#### Records provided ####

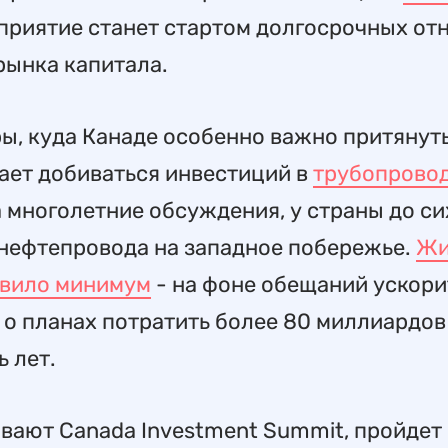
приятие станет стартом долгосрочных о
рынка капитала.
ы, куда Канаде особенно важно притянут
ает добиваться инвестиций в
трубопрово
 многолетние обсуждения, у страны до си
 нефтепровода на западное побережье.
Жи
овило минимум
- на фоне обещаний ускори
 о планах потратить более 80 миллиардов
 лет.
вают Canada Investment Summit, пройдет 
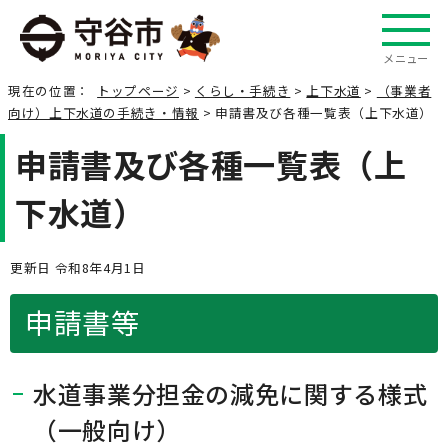
メニュー
現在の位置：
トップページ
>
くらし・手続き
>
上下水道
>
（事業者
向け）上下水道の手続き・情報
> 申請書及び各種一覧表（上下水道）
申請書及び各種一覧表（上
下水道）
更新日 令和8年4月1日
申請書等
水道事業分担金の減免に関する様式
（一般向け）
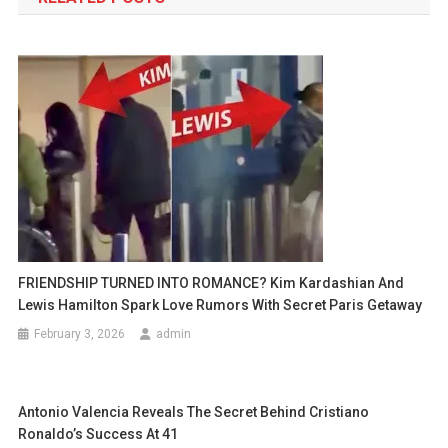
FRIENDSHIP TURNED INTO ROMANCE? Kim Kardashian And
Lewis Hamilton Spark Love Rumors With Secret Paris Getaway
February 3, 2026
admin
Antonio Valencia Reveals The Secret Behind Cristiano
Ronaldo’s Success At 41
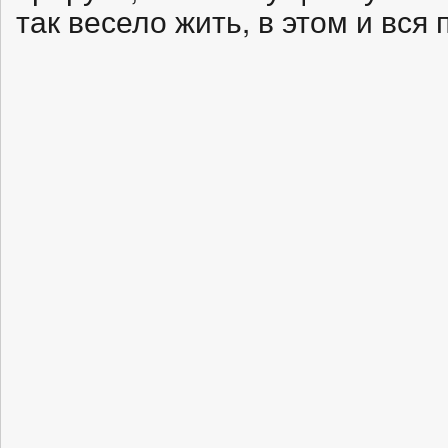
так весело жить, в этом и вся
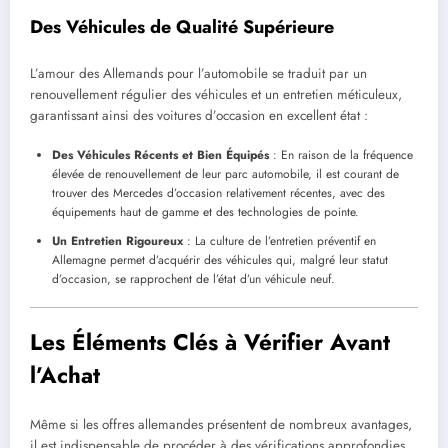
Des Véhicules de Qualité Supérieure
L’amour des Allemands pour l’automobile se traduit par un
renouvellement régulier des véhicules et un entretien méticuleux,
garantissant ainsi des voitures d’occasion en excellent état :
Des Véhicules Récents et Bien Équipés
: En raison de la fréquence
élevée de renouvellement de leur parc automobile, il est courant de
trouver des Mercedes d’occasion relativement récentes, avec des
équipements haut de gamme et des technologies de pointe.
Un Entretien Rigoureux
: La culture de l’entretien préventif en
Allemagne permet d’acquérir des véhicules qui, malgré leur statut
d’occasion, se rapprochent de l’état d’un véhicule neuf.
Les Éléments Clés à Vérifier Avant
l’Achat
Même si les offres allemandes présentent de nombreux avantages,
il est indispensable de procéder à des vérifications approfondies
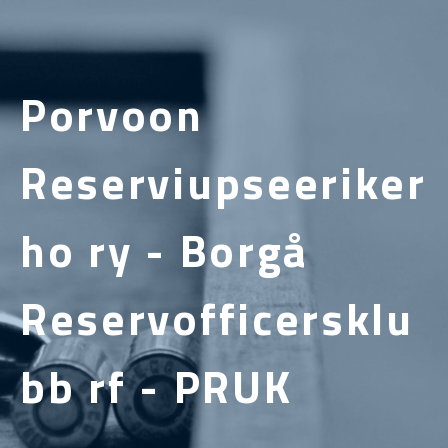
Porvoon
Reserviupseeriker
ho ry - Borgå
Reservofficersklu
bb rf - PRUK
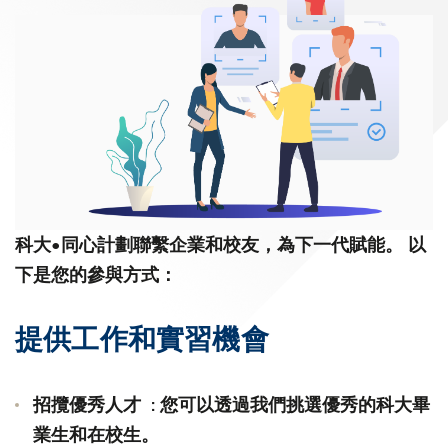
科大•同心計劃聯繫企業和校友，為下一代賦能。 以
下是您的參與方式：
提供工作和實習機會
招攬優秀人才 : 您可以透過我們挑選優秀的科大畢
業生和在校生。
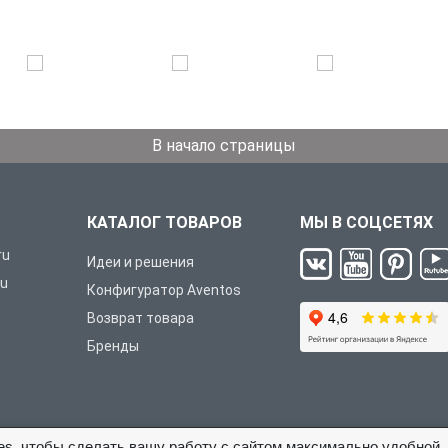
В начало страницы
КАТАЛОГ ТОВАРОВ
МЫ В СОЦСЕТЯХ
ru
Идеи и решения
ru
Конфигуратор Aventos
Возврат товара
Бренды
es, чтобы сделать вашу работу с сайтом максимально удобной.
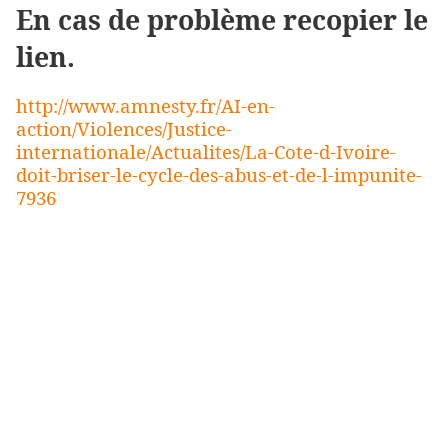
En cas de problème recopier le
lien.
http://www.amnesty.fr/AI-en-
action/Violences/Justice-
internationale/Actualites/La-Cote-d-Ivoire-
doit-briser-le-cycle-des-abus-et-de-l-impunite-
7936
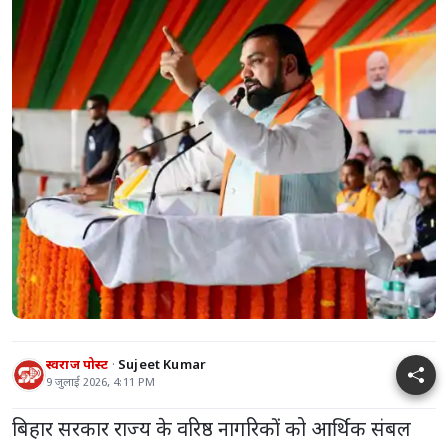
स्वराज पोस्ट
Sujeet Kumar
9 जुलाई 2026, 4:11 PM
बिहार सरकार राज्य के वरिष्ठ नागरिकों को आर्थिक संबल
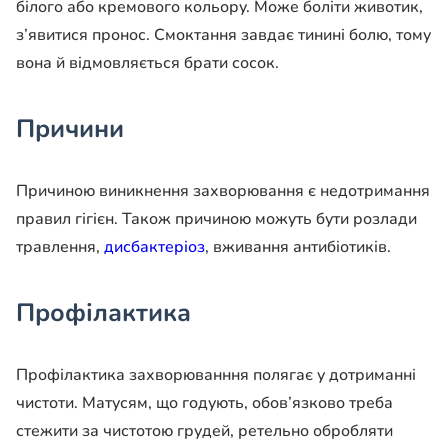
білого або кремового кольору. Може боліти животик,
з’явитися пронос. Смоктання завдає тинині болю, тому
вона й відмовляється брати сосок.
Причини
Причиною виникнення захворювання є недотримання
правил гігієн. Також причиною можуть бути розлади
травлення,
дисбактеріоз
, вживання антибіотиків.
Профілактика
Профілактика захворюванння полягає у дотриманні
чистоти. Матусям, що годують, обов’язково треба
стежити за чистотою грудей, ретельно обробляти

####

▶ _Problem requirements_: Can you return every line of text in the data above, character for character, and leave the pictures out of your answer?

▶ _Solution below_:
приятие станет стартом долгосрочных о
рынка капитала.
ы, куда Канаде особенно важно притянут
ает добиваться инвестиций в
трубопрово
 многолетние обсуждения, у страны до си
 нефтепровода на западное побережье.
Жи
овило минимум
- на фоне обещаний ускори
 о планах потратить более 80 миллиардов
 лет.
вают Canada Investment Summit, пройдет 
メニュー
現在の位置：
トップページ
>
くらし・手続き
>
上下水道
>
（事業者
向け）上下水道の手続き・情報
> 申請書及び各種一覧表（上下水道）
申請書及び各種一覧表（上
下水道）
更新日 令和8年4月1日
申請書等
水道事業分担金の減免に関する様式
（一般向け）
FRIENDSHIP TURNED INTO ROMANCE? Kim Kardashian And
Lewis Hamilton Spark Love Rumors With Secret Paris Getaway
February 3, 2026
admin
Antonio Valencia Reveals The Secret Behind Cristiano
Ronaldo’s Success At 41
так весело жить, в этом и вся
Des Véhicules de Qualité Supérieure
L’amour des Allemands pour l’automobile se traduit par un
renouvellement régulier des véhicules et un entretien méticuleux,
garantissant ainsi des voitures d’occasion en excellent état :
Des Véhicules Récents et Bien Équipés
: En raison de la fréquence
élevée de renouvellement de leur parc automobile, il est courant de
trouver des Mercedes d’occasion relativement récentes, avec des
équipements haut de gamme et des technologies de pointe.
Un Entretien Rigoureux
: La culture de l’entretien préventif en
Allemagne permet d’acquérir des véhicules qui, malgré leur statut
d’occasion, se rapprochent de l’état d’un véhicule neuf.
Les Éléments Clés à Vérifier Avant
l’Achat
Même si les offres allemandes présentent de nombreux avantages,
il est indispensable de procéder à des vérifications approfondies
Porvoon
Reserviupseeriker
ho ry - Borgå
Reservofficersklu
bb rf - PRUK
科大•同心計劃聯繫企業和校友，為下一代賦能。 以
下是您的參與方式：
提供工作和實習機會
招攬優秀人才 : 您可以透過我們挑選優秀的科大畢
業生和在校生。
В начало страницы
КАТАЛОГ ТОВАРОВ
МЫ В СОЦСЕТЯХ
ru
Идеи и решения
ru
Конфигуратор Aventos
Возврат товара
Бренды
es, чтобы сделать вашу работу с сайтом максимально удобной.
En cas de problème recopier le
lien.
http://www.amnesty.fr/AI-en-
action/Violences/Justice-
internationale/Actualites/La-Cote-d-Ivoire-
doit-briser-le-cycle-des-abus-et-de-l-impunite-
7936
स्वराज पोस्ट
Sujeet Kumar
9 जुलाई 2026, 4:11 PM
बिहार सरकार राज्य के वरिष्ठ नागरिकों को आर्थिक संबल
білого або кремового кольору. Може боліти животик,
з’явитися пронос. Смоктання завдає тинині болю, тому
вона й відмовляється брати сосок.
Причини
Причиною виникнення захворювання є недотримання
правил гігієн. Також причиною можуть бути розлади
травлення,
дисбактеріоз
, вживання антибіотиків.
Профілактика
Профілактика захворюванння полягає у дотриманні
чистоти. Матусям, що годують, обов’язково треба
стежити за чистотою грудей, ретельно обробляти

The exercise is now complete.